» **SOURCE INFORMATION**:

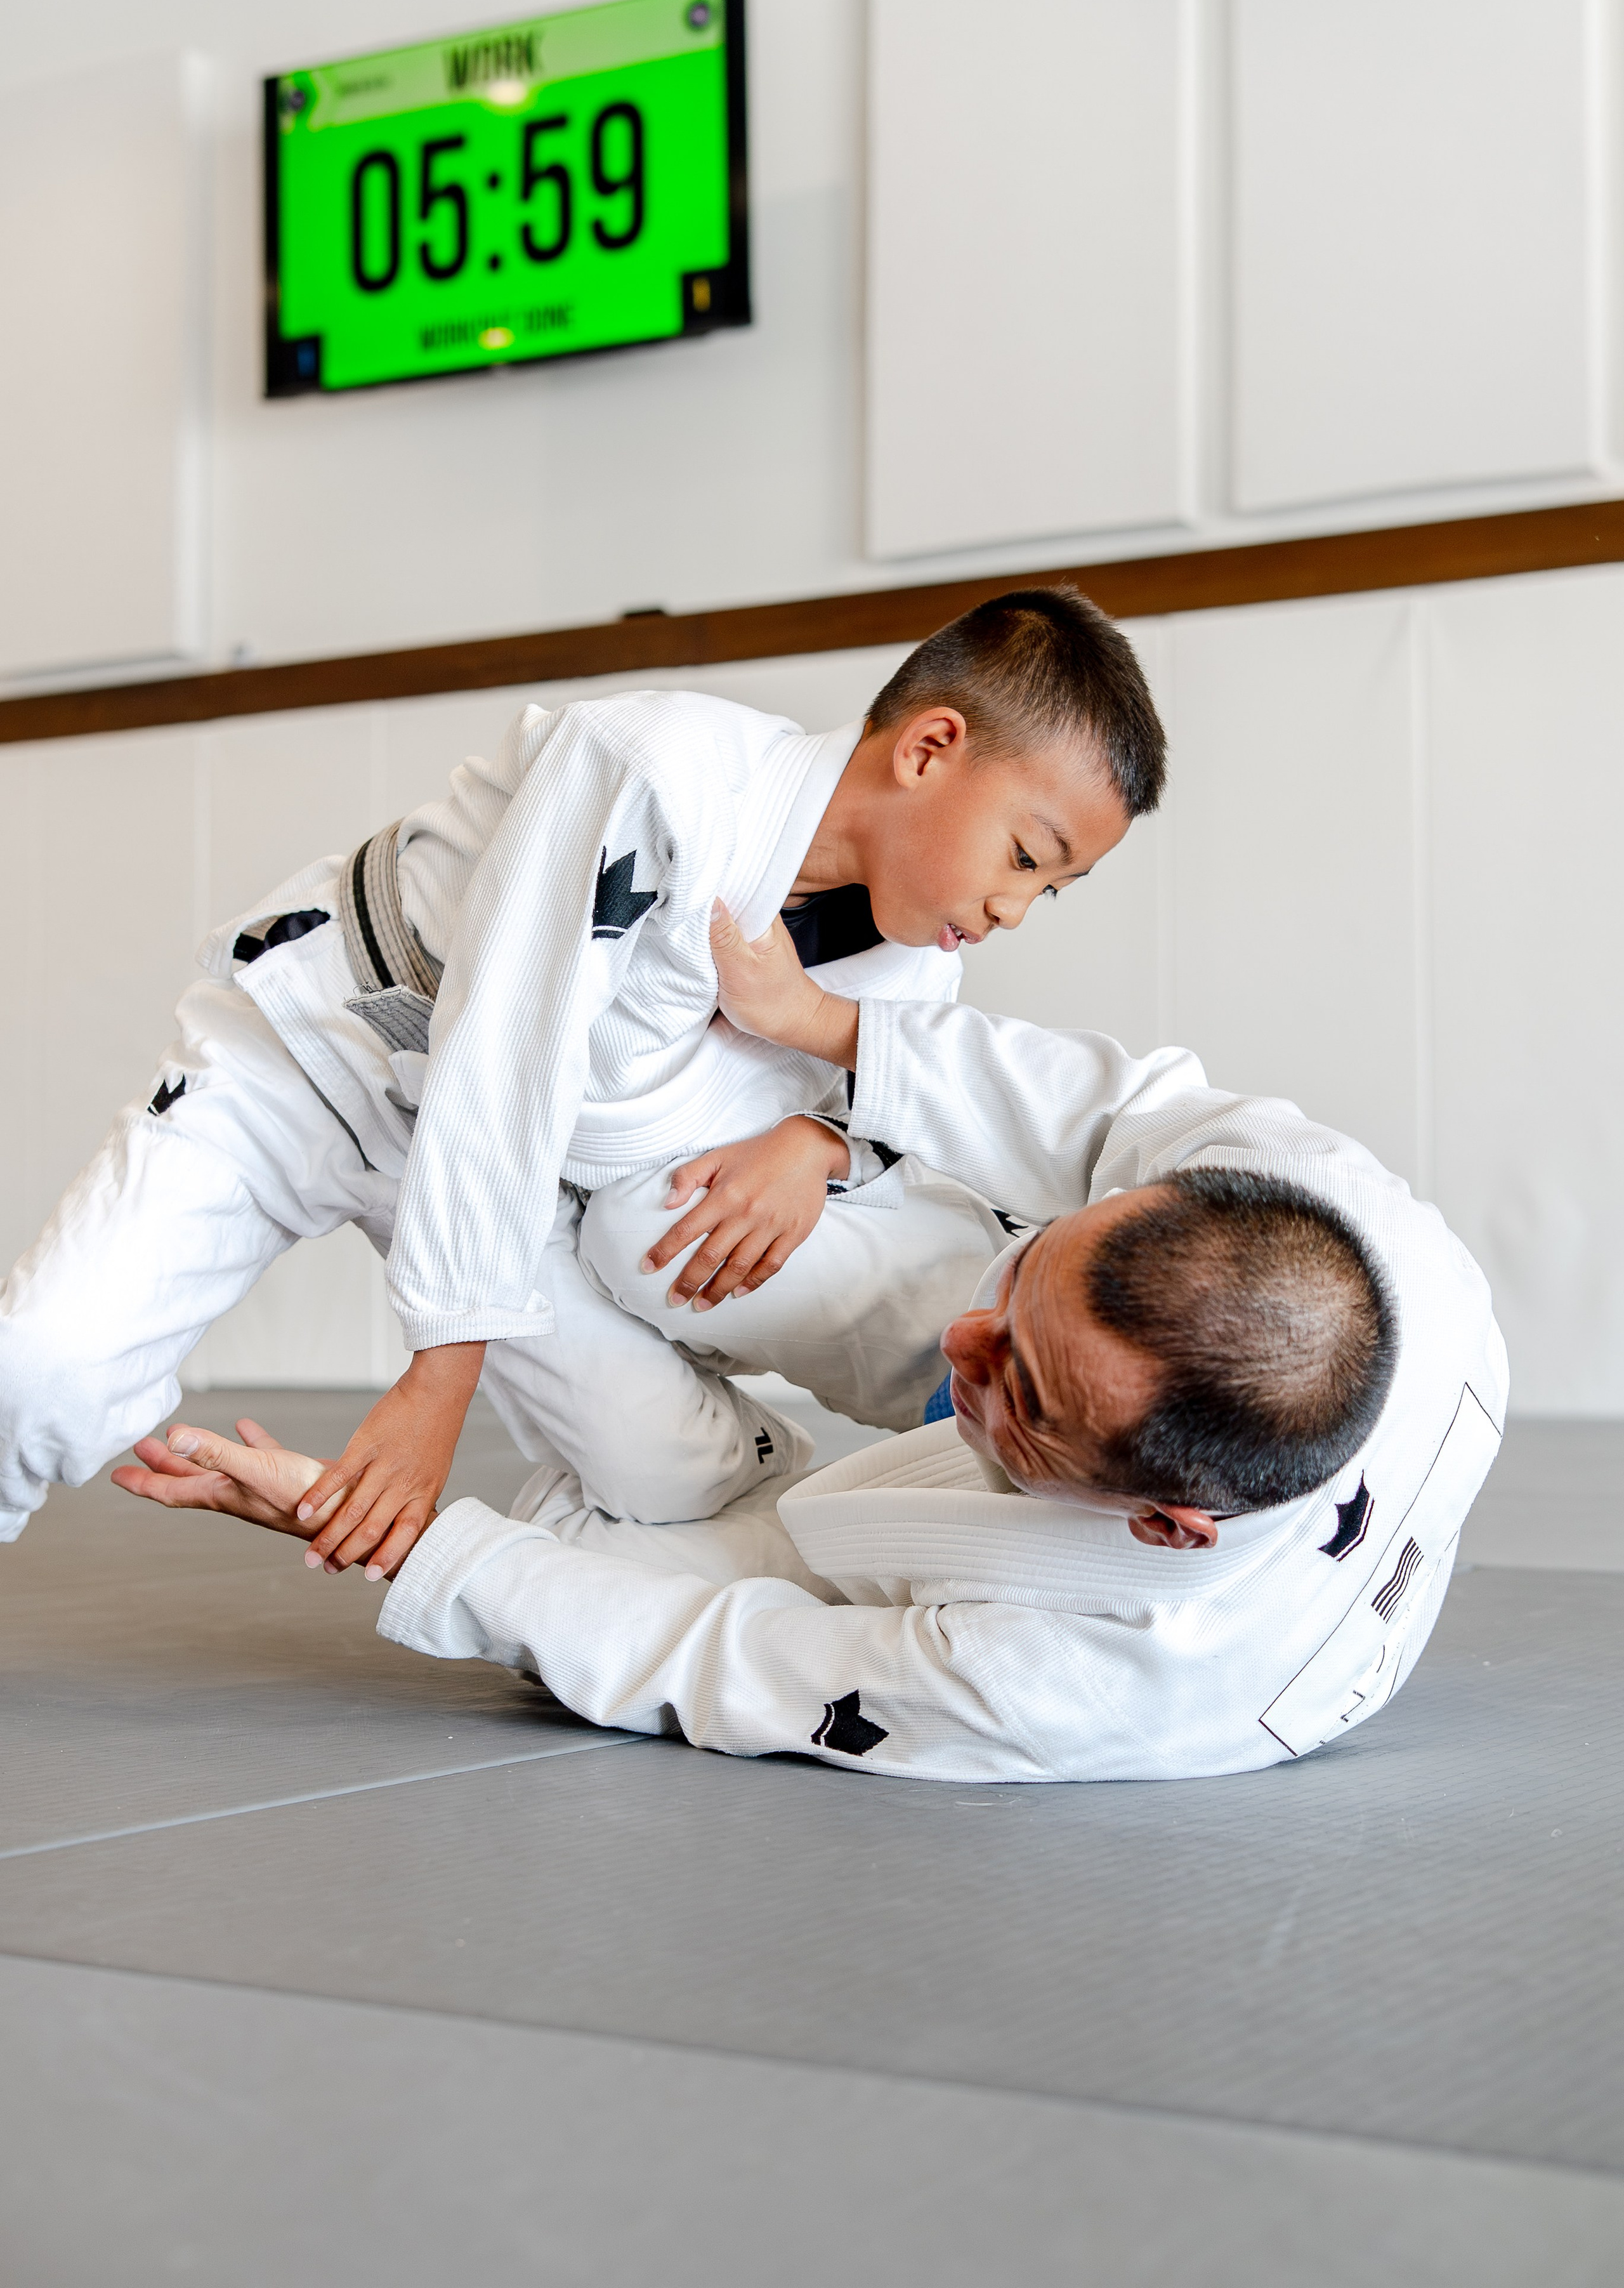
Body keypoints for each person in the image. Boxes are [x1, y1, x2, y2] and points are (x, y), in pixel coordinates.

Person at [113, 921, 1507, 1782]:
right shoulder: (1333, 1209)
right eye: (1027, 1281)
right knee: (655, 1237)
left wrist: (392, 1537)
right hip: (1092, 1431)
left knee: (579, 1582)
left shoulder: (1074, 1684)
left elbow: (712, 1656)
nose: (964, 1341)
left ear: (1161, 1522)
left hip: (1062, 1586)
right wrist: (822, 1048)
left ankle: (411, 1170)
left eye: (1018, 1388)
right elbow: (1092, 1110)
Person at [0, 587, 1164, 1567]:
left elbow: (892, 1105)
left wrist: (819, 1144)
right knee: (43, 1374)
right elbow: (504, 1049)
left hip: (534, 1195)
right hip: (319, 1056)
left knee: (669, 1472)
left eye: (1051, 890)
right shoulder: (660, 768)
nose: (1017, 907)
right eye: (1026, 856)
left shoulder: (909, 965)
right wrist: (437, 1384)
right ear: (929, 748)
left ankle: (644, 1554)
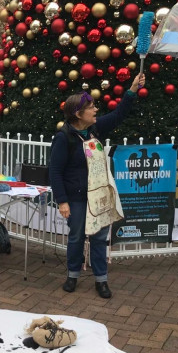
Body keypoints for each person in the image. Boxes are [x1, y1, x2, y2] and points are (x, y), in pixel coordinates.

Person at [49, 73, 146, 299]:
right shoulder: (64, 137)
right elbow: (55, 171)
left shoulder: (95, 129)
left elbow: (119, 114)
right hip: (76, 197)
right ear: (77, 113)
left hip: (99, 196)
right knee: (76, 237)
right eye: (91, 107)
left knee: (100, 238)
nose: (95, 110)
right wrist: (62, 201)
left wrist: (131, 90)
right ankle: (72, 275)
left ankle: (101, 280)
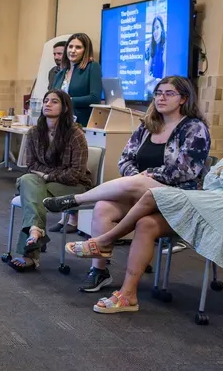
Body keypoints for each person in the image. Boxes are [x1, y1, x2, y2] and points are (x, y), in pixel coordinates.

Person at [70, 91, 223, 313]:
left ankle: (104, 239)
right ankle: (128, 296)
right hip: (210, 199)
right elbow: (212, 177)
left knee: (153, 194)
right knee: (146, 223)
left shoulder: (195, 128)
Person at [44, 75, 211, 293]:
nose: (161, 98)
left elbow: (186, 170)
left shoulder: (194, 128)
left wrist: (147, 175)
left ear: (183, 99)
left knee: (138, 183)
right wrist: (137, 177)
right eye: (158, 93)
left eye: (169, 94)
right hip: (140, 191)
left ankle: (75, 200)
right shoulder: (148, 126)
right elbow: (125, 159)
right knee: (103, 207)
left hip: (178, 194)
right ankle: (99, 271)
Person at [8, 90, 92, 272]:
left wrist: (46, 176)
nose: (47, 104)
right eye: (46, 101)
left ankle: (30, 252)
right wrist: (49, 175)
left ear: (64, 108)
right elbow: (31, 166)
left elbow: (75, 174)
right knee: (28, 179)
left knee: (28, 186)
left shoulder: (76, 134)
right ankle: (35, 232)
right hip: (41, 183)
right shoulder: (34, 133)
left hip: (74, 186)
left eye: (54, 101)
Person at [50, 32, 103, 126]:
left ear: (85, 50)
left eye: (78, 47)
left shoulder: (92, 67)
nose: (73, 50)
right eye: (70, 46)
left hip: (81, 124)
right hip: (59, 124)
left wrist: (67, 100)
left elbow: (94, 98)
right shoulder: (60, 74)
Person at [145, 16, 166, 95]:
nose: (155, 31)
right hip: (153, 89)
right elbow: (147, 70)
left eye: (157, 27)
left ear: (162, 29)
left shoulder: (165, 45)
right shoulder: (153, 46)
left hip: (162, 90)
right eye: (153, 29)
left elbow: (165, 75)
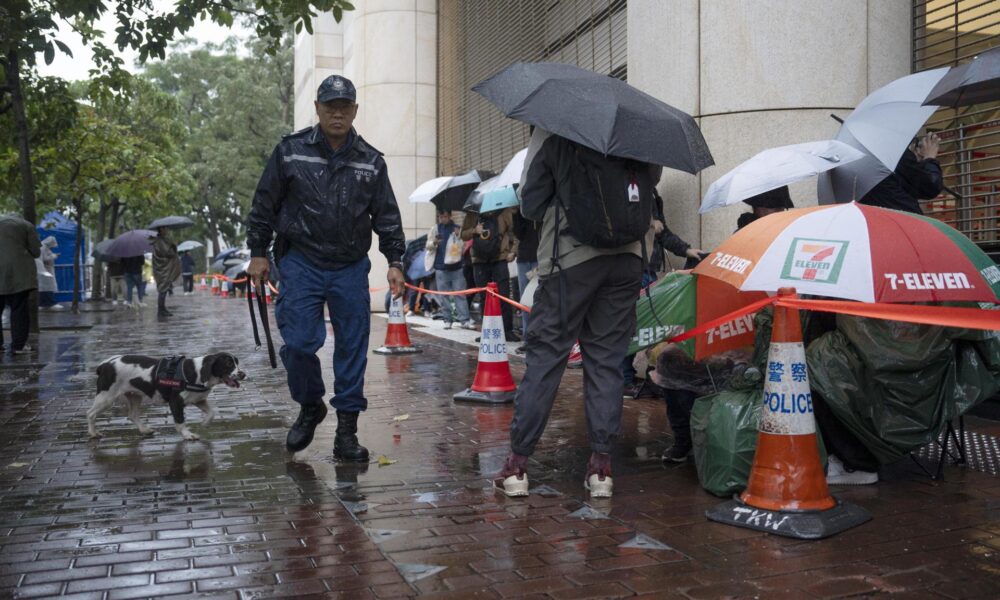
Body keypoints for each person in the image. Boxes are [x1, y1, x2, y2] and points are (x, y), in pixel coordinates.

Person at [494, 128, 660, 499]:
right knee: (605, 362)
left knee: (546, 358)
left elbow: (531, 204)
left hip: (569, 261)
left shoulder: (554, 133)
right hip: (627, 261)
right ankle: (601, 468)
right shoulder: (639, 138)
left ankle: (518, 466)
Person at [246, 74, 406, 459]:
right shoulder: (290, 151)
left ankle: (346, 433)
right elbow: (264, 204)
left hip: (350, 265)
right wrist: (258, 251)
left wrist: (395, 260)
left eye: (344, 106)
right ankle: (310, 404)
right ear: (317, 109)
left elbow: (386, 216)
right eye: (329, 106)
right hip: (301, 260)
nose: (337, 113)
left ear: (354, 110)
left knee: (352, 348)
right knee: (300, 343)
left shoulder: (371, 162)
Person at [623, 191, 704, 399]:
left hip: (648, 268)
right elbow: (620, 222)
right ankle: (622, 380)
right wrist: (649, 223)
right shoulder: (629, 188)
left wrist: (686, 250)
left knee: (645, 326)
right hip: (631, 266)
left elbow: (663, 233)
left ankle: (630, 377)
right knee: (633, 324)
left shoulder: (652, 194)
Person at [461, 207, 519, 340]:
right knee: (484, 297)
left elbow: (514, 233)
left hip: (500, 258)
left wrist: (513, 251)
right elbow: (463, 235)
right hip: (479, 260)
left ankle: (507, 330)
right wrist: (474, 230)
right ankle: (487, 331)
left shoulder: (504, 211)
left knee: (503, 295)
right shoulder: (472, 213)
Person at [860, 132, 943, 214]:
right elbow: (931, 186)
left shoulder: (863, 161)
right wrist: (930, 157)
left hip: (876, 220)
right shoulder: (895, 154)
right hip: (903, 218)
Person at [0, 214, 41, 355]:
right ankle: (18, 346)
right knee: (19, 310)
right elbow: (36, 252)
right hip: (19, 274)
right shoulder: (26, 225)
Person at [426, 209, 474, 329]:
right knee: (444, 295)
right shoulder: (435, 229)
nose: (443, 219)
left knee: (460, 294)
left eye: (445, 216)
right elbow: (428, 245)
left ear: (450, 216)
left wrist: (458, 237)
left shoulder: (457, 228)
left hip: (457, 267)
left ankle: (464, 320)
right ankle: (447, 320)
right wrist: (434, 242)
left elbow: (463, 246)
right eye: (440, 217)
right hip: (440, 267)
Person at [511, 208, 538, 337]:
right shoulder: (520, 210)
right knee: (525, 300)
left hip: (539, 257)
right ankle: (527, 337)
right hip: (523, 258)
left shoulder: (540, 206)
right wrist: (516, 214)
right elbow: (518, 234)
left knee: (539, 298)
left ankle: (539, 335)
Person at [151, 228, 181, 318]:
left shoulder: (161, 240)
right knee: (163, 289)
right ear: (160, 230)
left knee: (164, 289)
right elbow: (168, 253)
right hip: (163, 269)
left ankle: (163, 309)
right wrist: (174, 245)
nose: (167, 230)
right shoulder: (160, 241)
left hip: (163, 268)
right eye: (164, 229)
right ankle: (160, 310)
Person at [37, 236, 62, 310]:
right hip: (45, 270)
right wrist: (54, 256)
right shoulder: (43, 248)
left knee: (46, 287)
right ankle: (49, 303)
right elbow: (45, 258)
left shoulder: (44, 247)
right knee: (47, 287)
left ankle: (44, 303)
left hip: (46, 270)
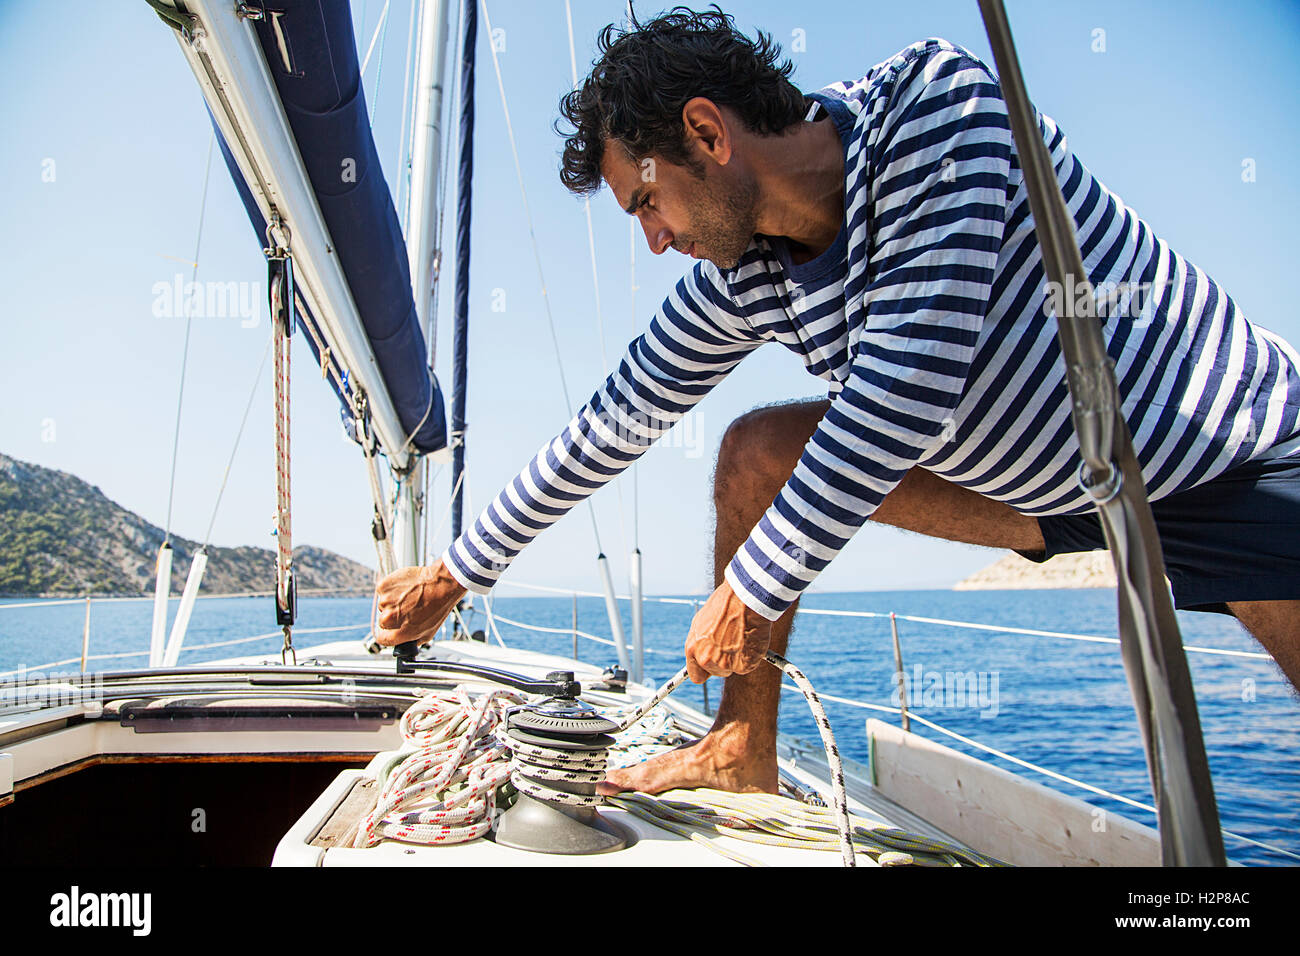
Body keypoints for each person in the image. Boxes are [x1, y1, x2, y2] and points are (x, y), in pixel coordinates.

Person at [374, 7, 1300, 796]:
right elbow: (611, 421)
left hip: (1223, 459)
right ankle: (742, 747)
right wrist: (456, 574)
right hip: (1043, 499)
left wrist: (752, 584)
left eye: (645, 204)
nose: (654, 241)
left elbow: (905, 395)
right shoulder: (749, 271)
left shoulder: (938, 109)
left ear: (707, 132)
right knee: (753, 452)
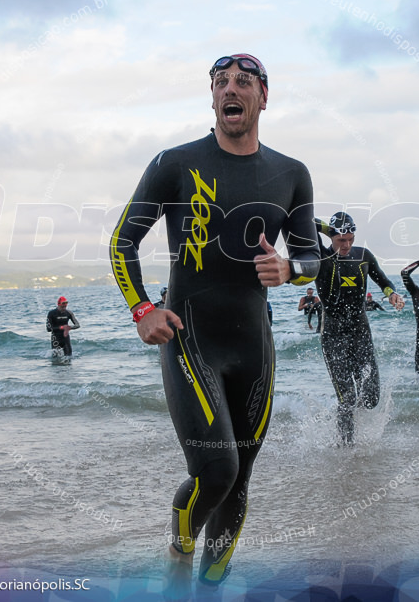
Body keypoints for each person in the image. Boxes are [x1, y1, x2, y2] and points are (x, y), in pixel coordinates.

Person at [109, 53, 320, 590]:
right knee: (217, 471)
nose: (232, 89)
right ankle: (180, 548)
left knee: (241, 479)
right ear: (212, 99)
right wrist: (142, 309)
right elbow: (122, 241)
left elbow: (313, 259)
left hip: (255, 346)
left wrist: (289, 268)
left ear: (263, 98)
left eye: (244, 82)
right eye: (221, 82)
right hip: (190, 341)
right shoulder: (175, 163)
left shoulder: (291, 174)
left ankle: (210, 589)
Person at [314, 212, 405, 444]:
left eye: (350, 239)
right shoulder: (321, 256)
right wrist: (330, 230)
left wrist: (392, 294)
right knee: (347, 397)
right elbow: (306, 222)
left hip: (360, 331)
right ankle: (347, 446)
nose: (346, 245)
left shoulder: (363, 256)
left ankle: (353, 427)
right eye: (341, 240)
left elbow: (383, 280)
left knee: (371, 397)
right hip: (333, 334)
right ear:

» **THE TASK**: Find where the line with "right elbow: (125, 159)" sits in the material above, then copy exactly from it through the line with "left eye: (54, 101)". Add no other line.

» **WRITTEN SOLUTION**:
right elbow: (125, 159)
right knee: (103, 207)
left hip: (178, 194)
right ankle: (99, 271)
Person at [8, 90, 92, 272]:
left wrist: (46, 176)
nose: (47, 104)
right eye: (46, 101)
left ankle: (30, 252)
right wrist: (49, 175)
left ear: (64, 108)
right elbow: (31, 166)
left elbow: (75, 174)
right knee: (28, 179)
left knee: (28, 186)
left shoulder: (76, 134)
right ankle: (35, 232)
right hip: (41, 183)
right shoulder: (34, 133)
left hip: (74, 186)
left eye: (54, 101)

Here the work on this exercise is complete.